If you have **Colab Pro** with A100 (40GB):

1. Change model in config:
   ```yaml
   model:
     name: "Qwen/Qwen2.5-Coder-32B"
   ```

2. Increase context:
   ```yaml
   tokenizer:
     model_max_length: 32768
   ```

3. Increase batch size:
   ```yaml
   training:
     per_device_train_batch_size: 4
     gradient_accumulation_steps: 4
   ```

4. Training time for 50K examples: ~6-8 hours

---

## 📤 Exporting to Hugging Face Hub

After merging, push to HF:

```python
from huggingface_hub import HfApi

api = HfApi(token="your-hf-token")
api.upload_folder(
    folder_path="./model_final",
    repo_id="your-org/stack-2.9-7b-lora",
    repo_type="model"
)
```

Then update `TOGETHER_AI.md` with your model ID.

---

## 🔄 Resuming Interrupted Training

Colab can disconnect unexpectedly.
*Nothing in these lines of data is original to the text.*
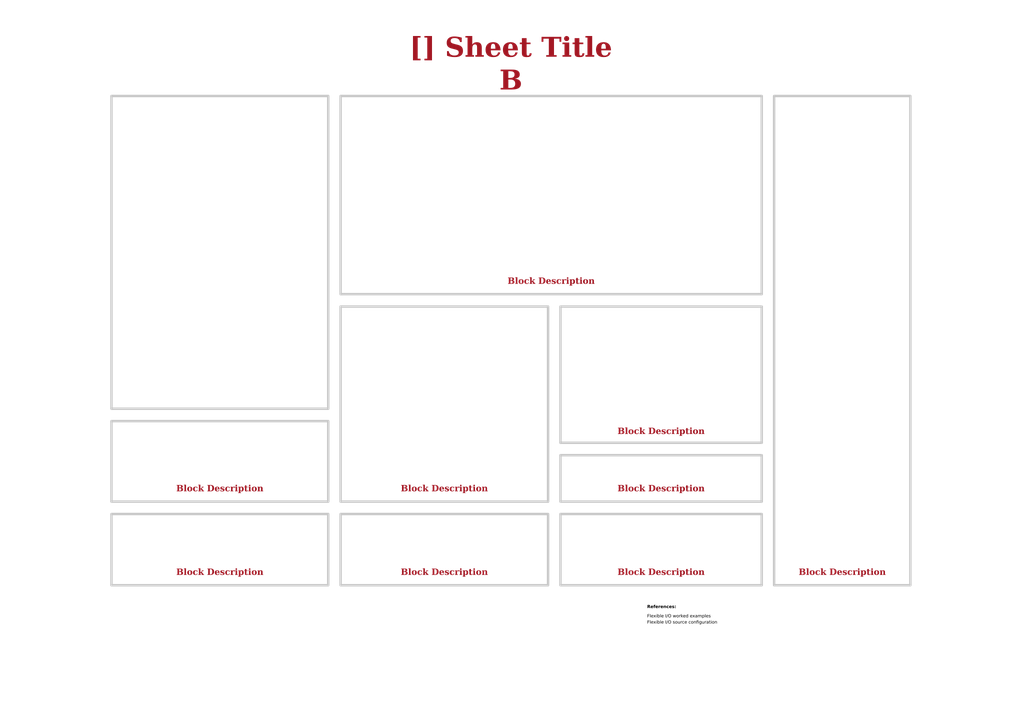
<source format=kicad_sch>
(kicad_sch
	(version 20250114)
	(generator "eeschema")
	(generator_version "9.0")
	(uuid "ea8c4f5e-7a49-4faf-a994-dbc85ed86b0a")
	(paper "A3")
	(title_block
		(title "Sheet Title B")
		(date "2025-11-08")
		(rev "${REVISION}")
		(company "${COMPANY}")
	)
	(lib_symbols)
	(rectangle
		(start 139.7 125.73)
		(end 224.79 205.74)
		(stroke
			(width 1)
			(type default)
			(color 200 200 200 1)
		)
		(fill
			(type none)
		)
		(uuid 1d862d27-55c8-43d9-a1e0-027d1852f163)
	)
	(rectangle
		(start 317.5 39.37)
		(end 373.38 240.03)
		(stroke
			(width 1)
			(type default)
			(color 200 200 200 1)
		)
		(fill
			(type none)
		)
		(uuid 1d9edcfe-b949-46c5-adca-40f822b4bd2a)
	)
	(rectangle
		(start 45.72 172.72)
		(end 134.62 205.74)
		(stroke
			(width 1)
			(type default)
			(color 200 200 200 1)
		)
		(fill
			(type none)
		)
		(uuid 5d23fe69-1b57-41a7-86cd-8987bca3e109)
	)
	(rectangle
		(start 45.72 210.82)
		(end 134.62 240.03)
		(stroke
			(width 1)
			(type default)
			(color 200 200 200 1)
		)
		(fill
			(type none)
		)
		(uuid 8b07e48f-2db7-43ad-80d6-e91fd34b7137)
	)
	(rectangle
		(start 229.87 186.69)
		(end 312.42 205.74)
		(stroke
			(width 1)
			(type default)
			(color 200 200 200 1)
		)
		(fill
			(type none)
		)
		(uuid 8fb364d8-7e61-4713-a5cf-4e5bf9a0422c)
	)
	(rectangle
		(start 229.87 125.73)
		(end 312.42 181.61)
		(stroke
			(width 1)
			(type default)
			(color 200 200 200 1)
		)
		(fill
			(type none)
		)
		(uuid 91e86061-3695-4d86-a73e-d25af3bfe9b8)
	)
	(rectangle
		(start 139.7 210.82)
		(end 224.79 240.03)
		(stroke
			(width 1)
			(type default)
			(color 200 200 200 1)
		)
		(fill
			(type none)
		)
		(uuid d99cdb64-d2e4-4f1f-8584-4020073b6248)
	)
	(rectangle
		(start 45.72 39.37)
		(end 134.62 167.64)
		(stroke
			(width 1)
			(type default)
			(color 200 200 200 1)
		)
		(fill
			(type none)
		)
		(uuid ed047b56-79da-45e9-8381-b3465e9473b3)
	)
	(rectangle
		(start 139.7 39.37)
		(end 312.42 120.65)
		(stroke
			(width 1)
			(type default)
			(color 200 200 200 1)
		)
		(fill
			(type none)
		)
		(uuid ed78b7e7-9d87-4eba-bb13-ab88d26954ef)
	)
	(rectangle
		(start 229.87 210.82)
		(end 312.42 240.03)
		(stroke
			(width 1)
			(type default)
			(color 200 200 200 1)
		)
		(fill
			(type none)
		)
		(uuid f026768c-915f-4378-b3f2-b0a2f2a348b8)
	)
	(text "Flexible I/O worked examples"
		(exclude_from_sim no)
		(at 265.43 254 0)
		(effects
			(font
				(face "Arial")
				(size 1.27 1.27)
				(color 0 0 0 1)
			)
			(justify left bottom)
			(href "https://jpieper.com/2022/06/30/flexible-i-o-worked-examples/")
		)
		(uuid "16842e9f-eef2-418b-80ee-4eca09c5cd4a")
	)
	(text "References:"
		(exclude_from_sim no)
		(at 265.43 250.19 0)
		(effects
			(font
				(face "Arial")
				(size 1.27 1.27)
				(thickness 0.254)
				(bold yes)
				(color 0 0 0 1)
			)
			(justify left bottom)
		)
		(uuid "ca73a951-c39c-4a3c-9e12-06e6bc2f3311")
	)
	(text "Flexible I/O source configuration"
		(exclude_from_sim no)
		(at 265.43 256.54 0)
		(effects
			(font
				(face "Arial")
				(size 1.27 1.27)
				(color 0 0 0 1)
			)
			(justify left bottom)
			(href "https://jpieper.com/2022/06/28/flexible-i-o-source-configuration/")
		)
		(uuid "ff128f57-01dd-404e-9bb2-8208299d438c")
	)
	(text_box "Block Description"
		(exclude_from_sim no)
		(at 46.99 194.31 0)
		(size 86.36 9.525)
		(margins 1.9049 1.9049 1.9049 1.9049)
		(stroke
			(width -0.0001)
			(type default)
		)
		(fill
			(type none)
		)
		(effects
			(font
				(face "Times New Roman")
				(size 2.54 2.54)
				(thickness 0.508)
				(bold yes)
				(color 162 22 34 1)
			)
			(justify bottom)
		)
		(uuid "22f68459-86b0-4160-81dc-9d64d58e4265")
	)
	(text_box "Block Description"
		(exclude_from_sim no)
		(at 140.97 228.6 0)
		(size 82.55 9.525)
		(margins 1.9049 1.9049 1.9049 1.9049)
		(stroke
			(width -0.0001)
			(type default)
		)
		(fill
			(type none)
		)
		(effects
			(font
				(face "Times New Roman")
				(size 2.54 2.54)
				(thickness 0.508)
				(bold yes)
				(color 162 22 34 1)
			)
			(justify bottom)
		)
		(uuid "5050590c-bc0b-438f-ac65-a11e5219903d")
	)
	(text_box "[${#}] ${TITLE}"
		(exclude_from_sim no)
		(at 161.29 20.32 0)
		(size 96.52 12.7)
		(margins 5.9999 5.9999 5.9999 5.9999)
		(stroke
			(width -0.0001)
			(type default)
		)
		(fill
			(type none)
		)
		(effects
			(font
				(face "Times New Roman")
				(size 8 8)
				(thickness 1.2)
				(bold yes)
				(color 162 22 34 1)
			)
		)
		(uuid "524c500e-48b2-4d74-9c30-5c34bf6c2558")
	)
	(text_box "Block Description"
		(exclude_from_sim no)
		(at 46.99 228.6 0)
		(size 86.36 9.525)
		(margins 1.9049 1.9049 1.9049 1.9049)
		(stroke
			(width -0.0001)
			(type default)
		)
		(fill
			(type none)
		)
		(effects
			(font
				(face "Times New Roman")
				(size 2.54 2.54)
				(thickness 0.508)
				(bold yes)
				(color 162 22 34 1)
			)
			(justify bottom)
		)
		(uuid "67a85d80-fe45-4492-a23f-f4ed25b939a9")
	)
	(text_box "Block Description"
		(exclude_from_sim no)
		(at 231.14 228.6 0)
		(size 80.01 9.525)
		(margins 1.9049 1.9049 1.9049 1.9049)
		(stroke
			(width -0.0001)
			(type default)
		)
		(fill
			(type none)
		)
		(effects
			(font
				(face "Times New Roman")
				(size 2.54 2.54)
				(thickness 0.508)
				(bold yes)
				(color 162 22 34 1)
			)
			(justify bottom)
		)
		(uuid "7283beb6-c696-4e44-ac80-edfae78c644b")
	)
	(text_box "Block Description"
		(exclude_from_sim no)
		(at 142.24 109.22 0)
		(size 167.64 9.525)
		(margins 1.9049 1.9049 1.9049 1.9049)
		(stroke
			(width -0.0001)
			(type default)
		)
		(fill
			(type none)
		)
		(effects
			(font
				(face "Times New Roman")
				(size 2.54 2.54)
				(thickness 0.508)
				(bold yes)
				(color 162 22 34 1)
			)
			(justify bottom)
		)
		(uuid "96ca24d3-fb87-492b-b46b-2ff8e6f8597a")
	)
	(text_box "Block Description"
		(exclude_from_sim no)
		(at 231.775 170.815 0)
		(size 78.74 9.525)
		(margins 1.9049 1.9049 1.9049 1.9049)
		(stroke
			(width -0.0001)
			(type default)
		)
		(fill
			(type none)
		)
		(effects
			(font
				(face "Times New Roman")
				(size 2.54 2.54)
				(thickness 0.508)
				(bold yes)
				(color 162 22 34 1)
			)
			(justify bottom)
		)
		(uuid "9cf3d12e-f9c3-4c34-8081-b16b6bc5d5dd")
	)
	(text_box "Block Description"
		(exclude_from_sim no)
		(at 231.14 194.31 0)
		(size 80.01 9.525)
		(margins 1.9049 1.9049 1.9049 1.9049)
		(stroke
			(width -0.0001)
			(type default)
		)
		(fill
			(type none)
		)
		(effects
			(font
				(face "Times New Roman")
				(size 2.54 2.54)
				(thickness 0.508)
				(bold yes)
				(color 162 22 34 1)
			)
			(justify bottom)
		)
		(uuid "a0355043-f06f-4f70-9556-f7b249e99a87")
	)
	(text_box "Block Description"
		(exclude_from_sim no)
		(at 318.77 228.6 0)
		(size 53.34 9.525)
		(margins 1.9049 1.9049 1.9049 1.9049)
		(stroke
			(width -0.0001)
			(type default)
		)
		(fill
			(type none)
		)
		(effects
			(font
				(face "Times New Roman")
				(size 2.54 2.54)
				(thickness 0.508)
				(bold yes)
				(color 162 22 34 1)
			)
			(justify bottom)
		)
		(uuid "ac59a6b3-731c-4363-a803-7459ac300c4a")
	)
	(text_box "Block Description"
		(exclude_from_sim no)
		(at 140.97 194.31 0)
		(size 82.55 9.525)
		(margins 1.9049 1.9049 1.9049 1.9049)
		(stroke
			(width -0.0001)
			(type default)
		)
		(fill
			(type none)
		)
		(effects
			(font
				(face "Times New Roman")
				(size 2.54 2.54)
				(thickness 0.508)
				(bold yes)
				(color 162 22 34 1)
			)
			(justify bottom)
		)
		(uuid "d975f102-c262-465d-91fc-7f6c552cfb8d")
	)
)

</source>
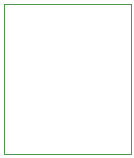
<source format=gbr>
%TF.GenerationSoftware,KiCad,Pcbnew,(5.1.8)-1*%
%TF.CreationDate,2022-12-23T20:51:49-06:00*%
%TF.ProjectId,pcb,7063622e-6b69-4636-9164-5f7063625858,rev?*%
%TF.SameCoordinates,Original*%
%TF.FileFunction,Profile,NP*%
%FSLAX46Y46*%
G04 Gerber Fmt 4.6, Leading zero omitted, Abs format (unit mm)*
G04 Created by KiCad (PCBNEW (5.1.8)-1) date 2022-12-23 20:51:49*
%MOMM*%
%LPD*%
G01*
G04 APERTURE LIST*
%TA.AperFunction,Profile*%
%ADD10C,0.050000*%
%TD*%
G04 APERTURE END LIST*
D10*
X137160000Y-95250000D02*
X137160000Y-107950000D01*
X147955000Y-107950000D02*
X137160000Y-107950000D01*
X147955000Y-95250000D02*
X147955000Y-107950000D01*
X137160000Y-95250000D02*
X147955000Y-95250000D01*
M02*

</source>
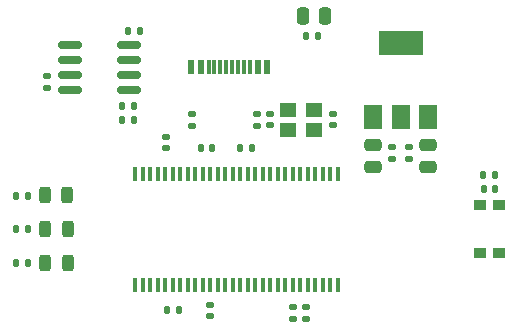
<source format=gbr>
%TF.GenerationSoftware,KiCad,Pcbnew,6.0.11-2627ca5db0~126~ubuntu20.04.1*%
%TF.CreationDate,2023-02-28T17:49:04+07:00*%
%TF.ProjectId,CY7C68013A-56-SSOP,43593743-3638-4303-9133-412d35362d53,rev?*%
%TF.SameCoordinates,Original*%
%TF.FileFunction,Paste,Top*%
%TF.FilePolarity,Positive*%
%FSLAX46Y46*%
G04 Gerber Fmt 4.6, Leading zero omitted, Abs format (unit mm)*
G04 Created by KiCad (PCBNEW 6.0.11-2627ca5db0~126~ubuntu20.04.1) date 2023-02-28 17:49:04*
%MOMM*%
%LPD*%
G01*
G04 APERTURE LIST*
G04 Aperture macros list*
%AMRoundRect*
0 Rectangle with rounded corners*
0 $1 Rounding radius*
0 $2 $3 $4 $5 $6 $7 $8 $9 X,Y pos of 4 corners*
0 Add a 4 corners polygon primitive as box body*
4,1,4,$2,$3,$4,$5,$6,$7,$8,$9,$2,$3,0*
0 Add four circle primitives for the rounded corners*
1,1,$1+$1,$2,$3*
1,1,$1+$1,$4,$5*
1,1,$1+$1,$6,$7*
1,1,$1+$1,$8,$9*
0 Add four rect primitives between the rounded corners*
20,1,$1+$1,$2,$3,$4,$5,0*
20,1,$1+$1,$4,$5,$6,$7,0*
20,1,$1+$1,$6,$7,$8,$9,0*
20,1,$1+$1,$8,$9,$2,$3,0*%
G04 Aperture macros list end*
%ADD10R,1.500000X2.000000*%
%ADD11R,3.800000X2.000000*%
%ADD12RoundRect,0.140000X-0.140000X-0.170000X0.140000X-0.170000X0.140000X0.170000X-0.140000X0.170000X0*%
%ADD13RoundRect,0.135000X0.185000X-0.135000X0.185000X0.135000X-0.185000X0.135000X-0.185000X-0.135000X0*%
%ADD14RoundRect,0.140000X-0.170000X0.140000X-0.170000X-0.140000X0.170000X-0.140000X0.170000X0.140000X0*%
%ADD15RoundRect,0.250000X0.250000X0.475000X-0.250000X0.475000X-0.250000X-0.475000X0.250000X-0.475000X0*%
%ADD16RoundRect,0.243750X0.243750X0.456250X-0.243750X0.456250X-0.243750X-0.456250X0.243750X-0.456250X0*%
%ADD17RoundRect,0.135000X0.135000X0.185000X-0.135000X0.185000X-0.135000X-0.185000X0.135000X-0.185000X0*%
%ADD18RoundRect,0.250000X-0.475000X0.250000X-0.475000X-0.250000X0.475000X-0.250000X0.475000X0.250000X0*%
%ADD19R,1.400000X1.200000*%
%ADD20RoundRect,0.140000X0.140000X0.170000X-0.140000X0.170000X-0.140000X-0.170000X0.140000X-0.170000X0*%
%ADD21RoundRect,0.140000X0.170000X-0.140000X0.170000X0.140000X-0.170000X0.140000X-0.170000X-0.140000X0*%
%ADD22R,1.000000X0.900000*%
%ADD23RoundRect,0.135000X-0.135000X-0.185000X0.135000X-0.185000X0.135000X0.185000X-0.135000X0.185000X0*%
%ADD24R,0.400000X1.200000*%
%ADD25R,0.600000X1.240000*%
%ADD26R,0.300000X1.240000*%
%ADD27RoundRect,0.150000X-0.825000X-0.150000X0.825000X-0.150000X0.825000X0.150000X-0.825000X0.150000X0*%
G04 APERTURE END LIST*
D10*
%TO.C,U3*%
X152335200Y-90424400D03*
X154635200Y-90424400D03*
D11*
X154635200Y-84124400D03*
D10*
X156935200Y-90424400D03*
%TD*%
D12*
%TO.C,C12*%
X141074200Y-93065600D03*
X142034200Y-93065600D03*
%TD*%
D13*
%TO.C,R1*%
X124739400Y-87962200D03*
X124739400Y-86942200D03*
%TD*%
D10*
%TO.C,U3*%
X152335200Y-90424400D03*
X154635200Y-90424400D03*
D11*
X154635200Y-84124400D03*
D10*
X156935200Y-90424400D03*
%TD*%
D14*
%TO.C,C11*%
X145517400Y-106526600D03*
X145517400Y-107486600D03*
%TD*%
D13*
%TO.C,R9*%
X142470200Y-91174200D03*
X142470200Y-90154200D03*
%TD*%
%TO.C,R10*%
X136970200Y-91174200D03*
X136970200Y-90154200D03*
%TD*%
D14*
%TO.C,C5*%
X153949400Y-92992000D03*
X153949400Y-93952000D03*
%TD*%
D15*
%TO.C,C15*%
X148270200Y-81914200D03*
X146370200Y-81914200D03*
%TD*%
D16*
%TO.C,D3*%
X126411900Y-97069240D03*
X124536900Y-97069240D03*
%TD*%
D17*
%TO.C,R8*%
X147630200Y-83534200D03*
X146610200Y-83534200D03*
%TD*%
D12*
%TO.C,C9*%
X134902000Y-106781600D03*
X135862000Y-106781600D03*
%TD*%
D18*
%TO.C,C1*%
X156935200Y-92801400D03*
X156935200Y-94701400D03*
%TD*%
D16*
%TO.C,D1*%
X126442700Y-102758840D03*
X124567700Y-102758840D03*
%TD*%
D17*
%TO.C,R3*%
X132107400Y-89535000D03*
X131087400Y-89535000D03*
%TD*%
D19*
%TO.C,Y1*%
X147345200Y-89814200D03*
X145145200Y-89814200D03*
X145145200Y-91514200D03*
X147345200Y-91514200D03*
%TD*%
D13*
%TO.C,R11*%
X146670200Y-107524200D03*
X146670200Y-106504200D03*
%TD*%
D20*
%TO.C,C6*%
X138706800Y-93065600D03*
X137746800Y-93065600D03*
%TD*%
D14*
%TO.C,C2*%
X155321000Y-92989400D03*
X155321000Y-93949400D03*
%TD*%
D17*
%TO.C,R5*%
X162663600Y-95377000D03*
X161643600Y-95377000D03*
%TD*%
D21*
%TO.C,C4*%
X148895200Y-90184200D03*
X148895200Y-91144200D03*
%TD*%
D22*
%TO.C,SW1*%
X161353600Y-97848200D03*
X161353600Y-101948200D03*
X162953600Y-97848200D03*
X162953600Y-101948200D03*
%TD*%
D23*
%TO.C,R4*%
X122035200Y-102764200D03*
X123055200Y-102764200D03*
%TD*%
D17*
%TO.C,R7*%
X123055200Y-97074200D03*
X122035200Y-97074200D03*
%TD*%
D24*
%TO.C,U1*%
X149339300Y-95249000D03*
X148704300Y-95249000D03*
X148069300Y-95249000D03*
X147434300Y-95249000D03*
X146799300Y-95249000D03*
X146164300Y-95249000D03*
X145529300Y-95249000D03*
X144894300Y-95249000D03*
X144259300Y-95249000D03*
X143624300Y-95249000D03*
X142989300Y-95249000D03*
X142354300Y-95249000D03*
X141719300Y-95249000D03*
X141084300Y-95249000D03*
X140449300Y-95249000D03*
X139814300Y-95249000D03*
X139179300Y-95249000D03*
X138544300Y-95249000D03*
X137909300Y-95249000D03*
X137274300Y-95249000D03*
X136639300Y-95249000D03*
X136004300Y-95249000D03*
X135369300Y-95249000D03*
X134734300Y-95249000D03*
X134099300Y-95249000D03*
X133464300Y-95249000D03*
X132829300Y-95249000D03*
X132194300Y-95249000D03*
X132194300Y-104649000D03*
X132829300Y-104649000D03*
X133464300Y-104649000D03*
X134099300Y-104649000D03*
X134734300Y-104649000D03*
X135369300Y-104649000D03*
X136004300Y-104649000D03*
X136639300Y-104649000D03*
X137274300Y-104649000D03*
X137909300Y-104649000D03*
X138544300Y-104649000D03*
X139179300Y-104649000D03*
X139814300Y-104649000D03*
X140449300Y-104649000D03*
X141084300Y-104649000D03*
X141719300Y-104649000D03*
X142354300Y-104649000D03*
X142989300Y-104649000D03*
X143624300Y-104649000D03*
X144259300Y-104649000D03*
X144894300Y-104649000D03*
X145529300Y-104649000D03*
X146164300Y-104649000D03*
X146799300Y-104649000D03*
X147434300Y-104649000D03*
X148069300Y-104649000D03*
X148704300Y-104649000D03*
X149339300Y-104649000D03*
%TD*%
D12*
%TO.C,C10*%
X131597400Y-83185000D03*
X132557400Y-83185000D03*
%TD*%
D20*
%TO.C,C13*%
X162633600Y-96520000D03*
X161673600Y-96520000D03*
%TD*%
D17*
%TO.C,R2*%
X132107400Y-90703400D03*
X131087400Y-90703400D03*
%TD*%
D14*
%TO.C,C3*%
X143570200Y-91144200D03*
X143570200Y-90184200D03*
%TD*%
%TO.C,C7*%
X138531600Y-106301600D03*
X138531600Y-107261600D03*
%TD*%
D25*
%TO.C,J5*%
X143331800Y-86179200D03*
X142531800Y-86179200D03*
D26*
X141381800Y-86179200D03*
X140381800Y-86179200D03*
X139881800Y-86179200D03*
X138881800Y-86179200D03*
D25*
X137731800Y-86179200D03*
X136931800Y-86179200D03*
X136931800Y-86179200D03*
X137731800Y-86179200D03*
D26*
X138381800Y-86179200D03*
X139381800Y-86179200D03*
X140881800Y-86179200D03*
X141881800Y-86179200D03*
D25*
X142531800Y-86179200D03*
X143331800Y-86179200D03*
%TD*%
D17*
%TO.C,R6*%
X123055200Y-99924200D03*
X122035200Y-99924200D03*
%TD*%
D27*
%TO.C,U2*%
X126658600Y-84302600D03*
X126658600Y-85572600D03*
X126658600Y-86842600D03*
X126658600Y-88112600D03*
X131608600Y-88112600D03*
X131608600Y-86842600D03*
X131608600Y-85572600D03*
X131608600Y-84302600D03*
%TD*%
D21*
%TO.C,C14*%
X134747000Y-93065600D03*
X134747000Y-92105600D03*
%TD*%
D18*
%TO.C,C8*%
X152335200Y-92801400D03*
X152335200Y-94701400D03*
%TD*%
D16*
%TO.C,D2*%
X126442700Y-99924200D03*
X124567700Y-99924200D03*
%TD*%
M02*

</source>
Use checkpointing:

1. Check if checkpoint exists: `ls -la adapters_colab/checkpoint-*`
2. To resume, add to config:
   ```yaml
   training:
     resume_from_checkpoint: "./adapters_colab/checkpoint-XXX"
   ```
   Or pass CLI arg:
   ```bash
   python -m stack_2_9_training.train_lora --config train_config.yaml --resume_from_checkpoint ./adapters_colab/checkpoint-XXX
   ```

---

## 🧪 Quick Validation Before Full Training

Run a mini training to verify setup:

```bash
python scripts/create_mini_dataset.py --size 100  # 100 examples
python -m stack_2_9_training.train_lora --config train_config_colab.yaml --num_train_epochs 1
```

Should take 15-30 minutes and give you a sense of whether training works.

---

## 📁 Files in This Package

- `COLAB_TRAINING.md` - This guide
- `colab_train_stack29.ipynb` - Ready-to-run Colab notebook
- `train_config_colab.yaml` - Optimized config for T4/7B
- `scripts/create_mini_dataset.py` - Create 5K sample dataset
- `stack_2_9_training/` - Training package (prepare_data, train_lora, merge_adapter)

---

## 🆘 Getting Help

- **Colab issues**: Check Google Colab documentation
- **CUDA OOM**: Reduce `max_seq_length` to 4096, increase `gradient_accumulation_steps`
- **Training crashes**: Ensure you have enough disk space (at least 10GB free)
- **Slow training**: Verify `bf16` is enabled (T4 supports it), check `nvidia-smi` for GPU utilization

---

## ✅ Ready to Go!

The Colab notebook is pre-configured and ready to execute. Just open it, select **GPU runtime**, and run all cells.

**Expected outcome:** Trained LoRA adapter in `./adapters_colab/`, merged model in `./model_final/`, ready for evaluation and Hugging Face publication.